Outraged professionals to push back on tax overhaul
Many use private corporations as financial strategy
Finance Minister Bill Morneau’s proposal to restrict the use of private corporations as a tax- saving vehicle will hit many professionals hard, but especially doctors who are mounting a publicity campaign against it and gathering allies from other affected groups.
Dr. Shawn Whatley, president of the Ontario Medical Association, said MPs can expect to start hearing from the 29,000 practicing doctors in his organization, about 70 per cent of whom have incorporated.
“If we can demonstrate to them that this is a bad idea for a significant number of people across Canada, Members of Parliament need to know that,” he said. “We’re doing that with letters, letters to the editors, a social media campaign ... We’ll have MP visits planned, and I think we’ll also be leveraging our relationships with the provincial members of parliament.”

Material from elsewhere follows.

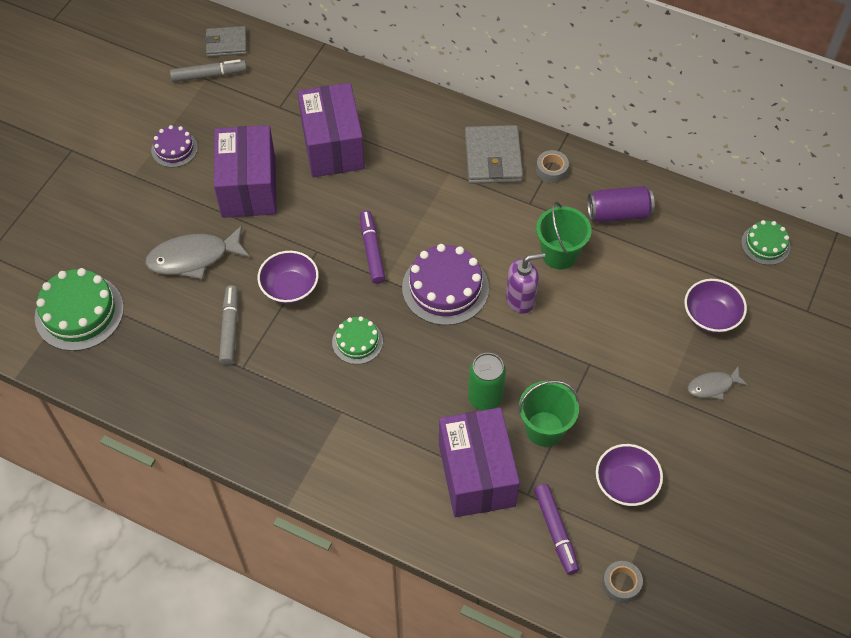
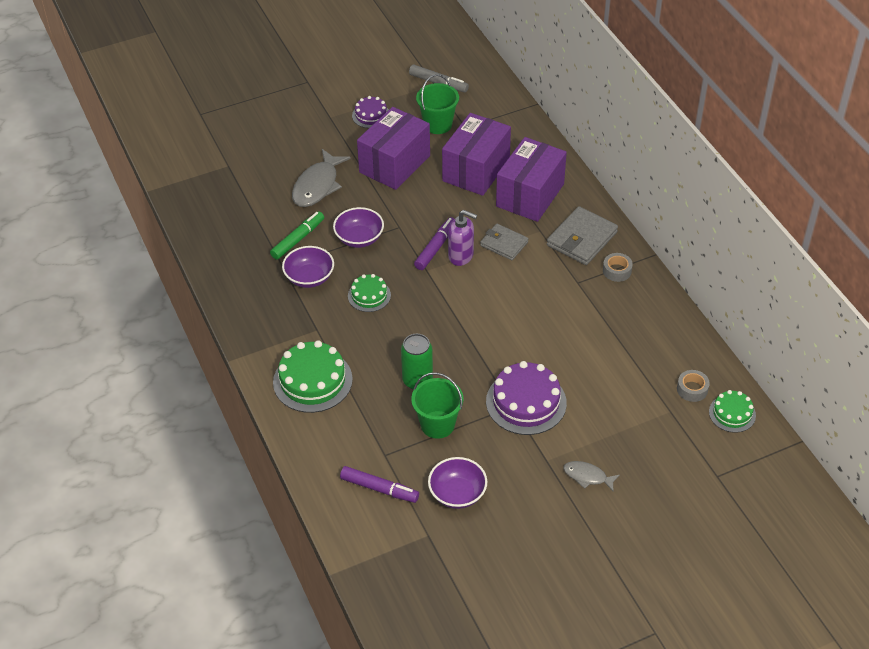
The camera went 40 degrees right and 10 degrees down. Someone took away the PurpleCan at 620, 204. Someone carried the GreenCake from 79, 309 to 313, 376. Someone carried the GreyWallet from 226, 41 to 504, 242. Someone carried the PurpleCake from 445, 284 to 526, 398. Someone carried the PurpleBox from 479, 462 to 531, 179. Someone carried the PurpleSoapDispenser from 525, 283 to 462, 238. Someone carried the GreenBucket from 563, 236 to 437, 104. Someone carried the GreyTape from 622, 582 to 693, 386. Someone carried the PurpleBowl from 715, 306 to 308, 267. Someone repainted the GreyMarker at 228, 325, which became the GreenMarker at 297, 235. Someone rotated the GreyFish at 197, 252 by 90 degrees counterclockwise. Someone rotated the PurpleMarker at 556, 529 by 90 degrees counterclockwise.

The leadership of the Ontario Medical Association has published numerous opinion columns blasting the proposal since it was released on July 18. “If implemented, these proposals will make Canada an undesirable place to practice,” Whatley wrote in the Toronto Star. In the Toronto Sun, Dr. Charles Shaver said the changes “could have a major cost impact on their patients and clients,” and said it adds to the “poisonous” climate in Ontario.

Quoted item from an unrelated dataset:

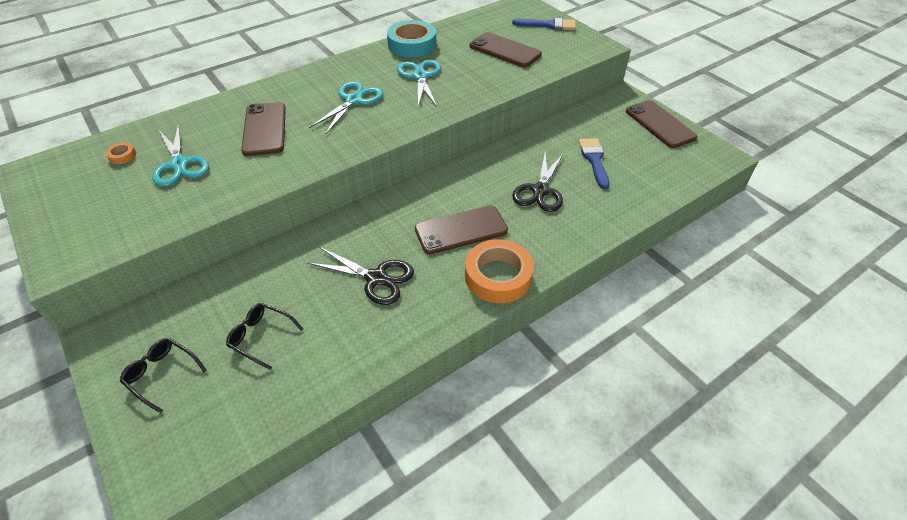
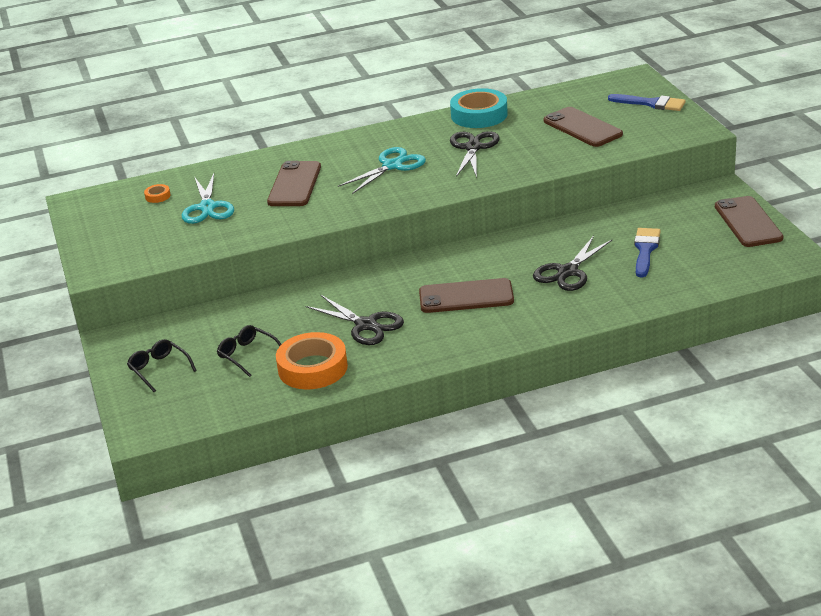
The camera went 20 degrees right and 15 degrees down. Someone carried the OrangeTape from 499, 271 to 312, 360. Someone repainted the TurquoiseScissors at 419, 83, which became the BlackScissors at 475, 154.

The proposed tax overhaul was announced in the dead of summer. Professional associations and tax lawyers have been poring over the details, and have started producing harsh assessments of what it will mean for people who use private corporations as a tax strategy.
Among the changes proposed by Morneau is to crackdown on “income sprinkling,” where a high earner sets up a corporation to catch their income. The corporation’s money is then split among family members as salary or dividends, lowering the overall tax bill. As the corporate tax rate has fallen and the high- income personal tax rate has risen since 2000, the use of such private corporations has sharply spiked, the government says.

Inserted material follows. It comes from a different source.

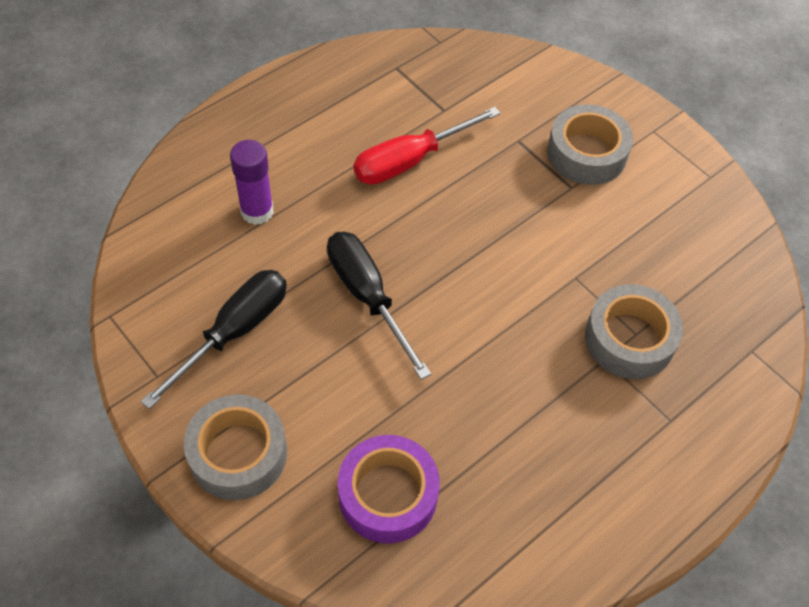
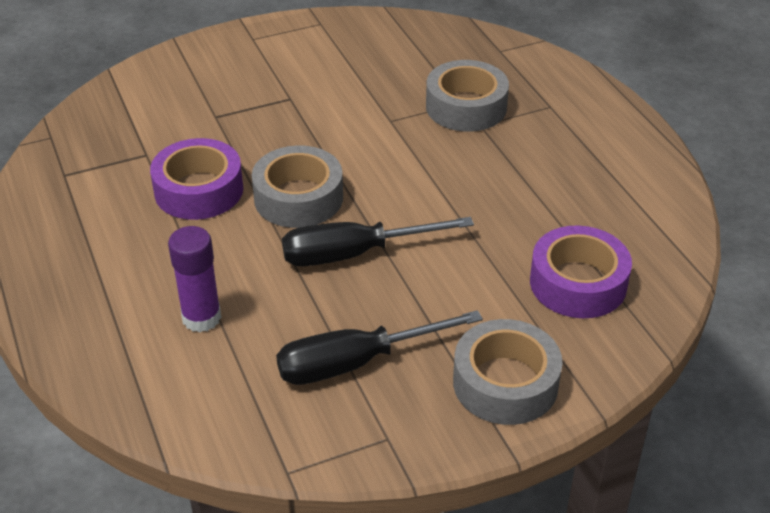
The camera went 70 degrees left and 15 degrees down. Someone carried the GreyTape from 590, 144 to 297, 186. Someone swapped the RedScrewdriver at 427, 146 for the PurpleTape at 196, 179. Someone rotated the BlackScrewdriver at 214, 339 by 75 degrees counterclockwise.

Under the new proposal, such money could only be paid out if it was shown the family members had fairly earned it through work or capital i nvestment. The government estimates this change alone would recoup $ 250 million annually in taxes.
Morneau said t he reforms are meant to prevent the wealthy f rom “gaining tax advantages that are not available to other Canadians.” The Department of Finance has started a consultation period on the proposed changes that runs until October.
The Canadian Medical Association is preparing the formal submission to the government on behalf of doctors, but provincial associations are starting to mobilize their members. The doctors association in B.C., for example, has been seeking letters from its physician members and encouraging them to write to MPs and ministers. “Doctors of BC is extremely concerned and will strongly defend the interests of physicians and our patients,” wrote its president, Dr. Trina Larsen Soles, in a call-out for submissions.
But the noise is loudest in Ontario because doctors have already been in a bitter years-long battle with the provincial government over fees — and had only been given the right to incorporate about 15 years ago as a provincial concession in fee negotiations. Now they see that concession evaporating.
Other groups are expected to also strongly push back, including professional associations for dentists, lawyers and accountants.
Corinne Pohlmann, a senior vice president at the Canadian Federation for Independent Business, said many small business owners are affected as well. Her group is still studying the government’s plan, but talks are scheduled on how to jointly organize around it.
“In the past three weeks, we’ve probably had more member calls on this than we’ve had on any issue in a long time at the federal level,” she said. “People are very concerned, so we’re building a whole initiative around this.”
Whatley said the Ontario Medical Association has also been reaching out to members.
“I imagine there are probably dozens of different groups and associations that this is impacting — insurance brokers and accountants — I heard from my own accountant, and he said he was talking with a number of people,” Whatley said. “This is a massive change in Canada and I believe it’s being done in a fashion that is not going to be good for the economy.”